O sentido de alma, que existe e não se vê, está presente no primeiro livro da pentalogia de Ranças. O primeiro livro é Redoble por Rancas – os outros são Garabombo, o Invisível; O Cavaleiro Insone, Cantar de Agapito Robles e A Tumba do Relâmpago. O título do primeiro teve bela tradução no Brasil onde saiu como Bom Dia para os Defuntos, mas seria mais fielmente traduzido como Os Sinos Dobram por Rancas. Esta expressão soa familiar. Ernest Hemingway recorreu a ela para dar título a seu livro sobre a guerra civil espanhola. No entanto, ele tirou de um sermão de John Donne, cuja finalidade era alertar que a igreja se faz com todos, assim como a Europa não pode desconsiderar um promontório – a Inglaterra – desgrudado do continente. Uma nação se faz com a inclusão e não a exclusão. Este o recado de Scorza.

Ao contrário da literatura de Llosa, que cai como xícara de chocolate quente numa mesa refinada, a de Scorza berra contra as iniquidades, cobrando justiça social no Peru, sem a qual o conceito de nação fica capenga. E injustiça é o que existe em Rancas para a perplexidade dos camponeses, um pobre povoado devastado por uma empresa americana e por próceres indiferentes. Quem vai tocar os sinos por Rancas? Esta a pergunta. O mesmo dilema é traduzido de forma ainda eloquente por Arguedas, cuja mulher Sybila era atuante do Sendero Luminoso. Um detalhe: Scorza e Arguedas têm sangue índio.

Eis o que diz Arguedas em seu poema Aos Doutores: ‘Dizem que não sabemos nada, que somos o atraso, que vão trocar nossas cabeças por outra melhor. Dizem que nosso coração tampouco convém aos novos tempos, que está cheio de temores, de lágrimas, como o da calandra, como o de um grande touro degolado, por isso inconveniente.Dizem que alguns doutores dizem isto de nossa gente, doutores que se reproduzem na terra de nossa gente, que aqui engordam e ficam amarelos. Que continuem falando se é que gostam. De que é feito meus miolos? De que é feita a carne do meu coração? Os rios correm bramindo nas profundezas.O ouro e a noite, a prata e a noite, temíveis, formam as rochas, as paredes do abismo em que o rio ecoa. Desta rocha são feitos a minha mente, meu coração, meus dedos.Que há na margem destes rios que conheças, doutor? Empunha teus binóculos, teus melhores óculos e veja, se puderes’.

É preciso responder a estas perguntas antes de ir em frente. O universal Vargas Llosa não volveu para ouvir.
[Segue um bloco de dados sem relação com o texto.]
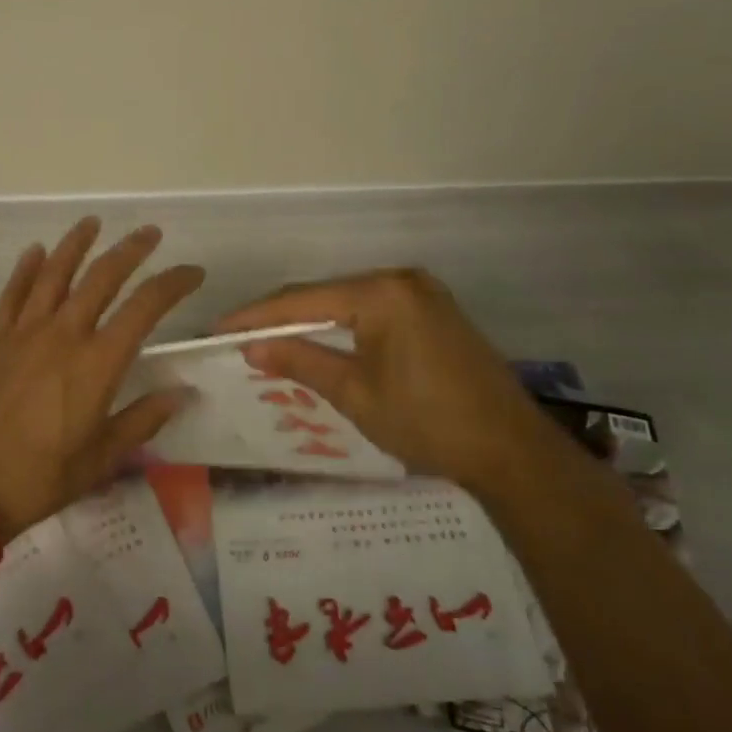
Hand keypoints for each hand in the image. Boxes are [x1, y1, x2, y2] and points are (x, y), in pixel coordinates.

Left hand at [0, 218, 203, 538]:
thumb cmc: (41, 477)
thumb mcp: (103, 458)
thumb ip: (143, 419)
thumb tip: (182, 393)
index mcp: (98, 362)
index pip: (146, 307)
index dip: (173, 283)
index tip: (193, 272)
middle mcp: (64, 334)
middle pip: (102, 276)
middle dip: (131, 250)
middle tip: (150, 233)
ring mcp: (25, 332)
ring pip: (54, 273)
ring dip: (76, 244)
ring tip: (92, 223)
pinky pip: (13, 293)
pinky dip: (26, 269)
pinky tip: (35, 250)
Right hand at [216, 268, 553, 490]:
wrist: (512, 451)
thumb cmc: (428, 422)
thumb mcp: (356, 394)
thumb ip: (301, 362)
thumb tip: (253, 347)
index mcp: (381, 293)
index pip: (303, 299)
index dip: (257, 316)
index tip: (219, 329)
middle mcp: (401, 280)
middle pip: (325, 294)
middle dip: (282, 317)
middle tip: (241, 337)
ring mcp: (422, 293)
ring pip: (349, 301)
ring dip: (312, 321)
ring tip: (272, 340)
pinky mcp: (434, 311)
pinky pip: (374, 311)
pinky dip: (344, 326)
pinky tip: (322, 342)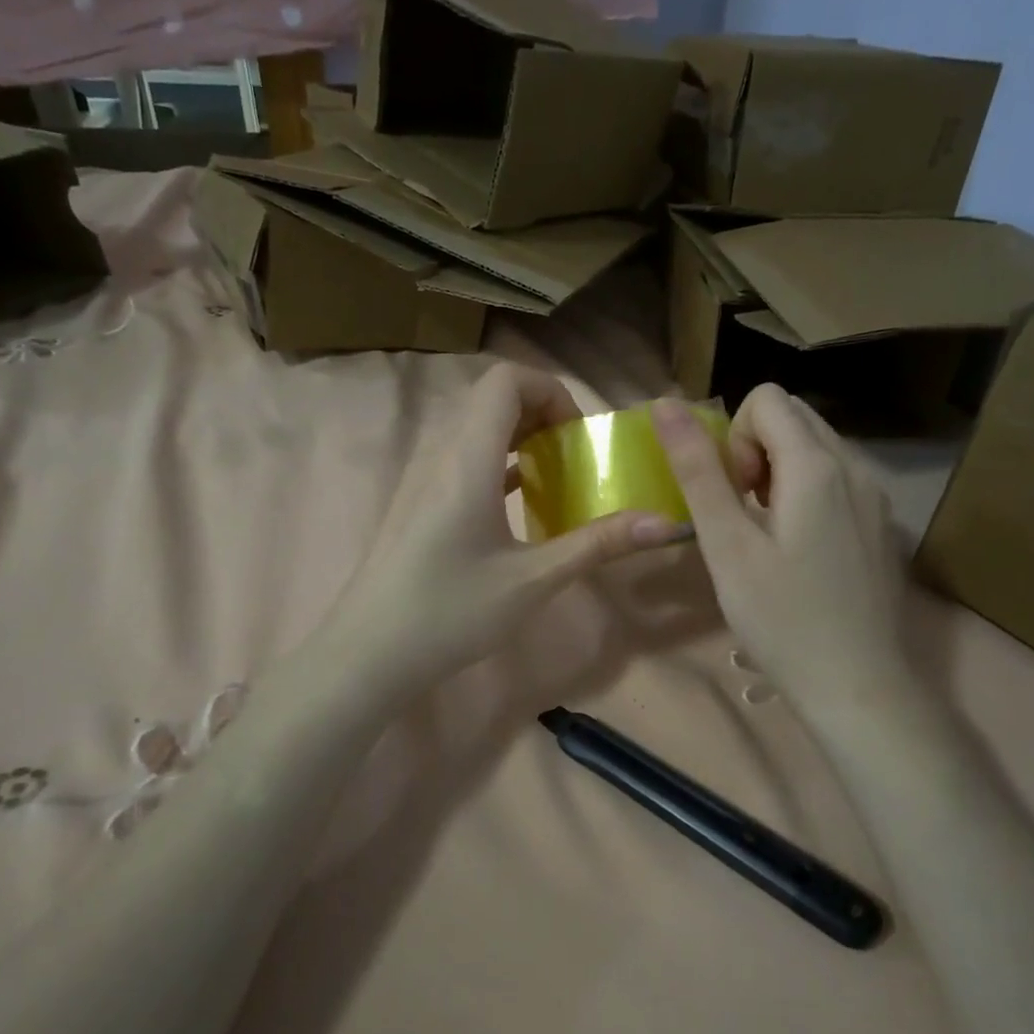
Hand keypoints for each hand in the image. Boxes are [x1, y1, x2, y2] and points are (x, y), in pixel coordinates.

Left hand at [321, 365, 688, 692]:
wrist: (367, 653)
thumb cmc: (450, 612)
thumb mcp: (533, 579)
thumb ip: (598, 544)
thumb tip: (665, 524)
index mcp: (467, 457)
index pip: (506, 379)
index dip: (550, 391)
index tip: (578, 437)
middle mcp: (441, 453)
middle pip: (491, 398)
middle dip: (541, 413)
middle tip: (574, 458)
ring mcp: (423, 477)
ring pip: (475, 428)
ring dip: (519, 438)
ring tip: (554, 479)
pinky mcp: (418, 502)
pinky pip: (463, 458)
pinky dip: (498, 462)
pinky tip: (520, 504)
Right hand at [653, 385, 914, 721]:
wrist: (858, 687)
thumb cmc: (782, 619)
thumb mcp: (726, 545)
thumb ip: (697, 470)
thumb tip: (665, 404)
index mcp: (817, 466)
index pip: (767, 398)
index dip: (735, 436)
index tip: (733, 494)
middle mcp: (855, 466)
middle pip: (793, 417)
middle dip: (755, 449)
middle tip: (744, 513)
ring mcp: (875, 496)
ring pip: (816, 447)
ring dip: (778, 471)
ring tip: (767, 533)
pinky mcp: (881, 523)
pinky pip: (836, 478)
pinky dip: (806, 492)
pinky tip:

Foi em frente, tornouse mais um espanhol, que nunca será verdadeiramente, pois é peça emblemática da grande contradição étnica e social chamada Peru. Que continuará por muito tempo ainda um território sangrado pelo ressentimento enquanto as vozes que falam pela boca de Arguedas não forem ouvidas.

É isso. Um típico apelo do descendente dos primitivos donos da terra para o descendente dos conquistadores da terra. Scorza e Arguedas no primeiro time. Llosa no segundo. As condições de ambos não alteram a qualidade ou falta dela em suas obras. Na realidade estamos diante de três grandes escritores. Mas há algo atávico que determina o fluxo e o sentido de suas palavras entoadas. Esta, mais que as escritas, vêm do coração.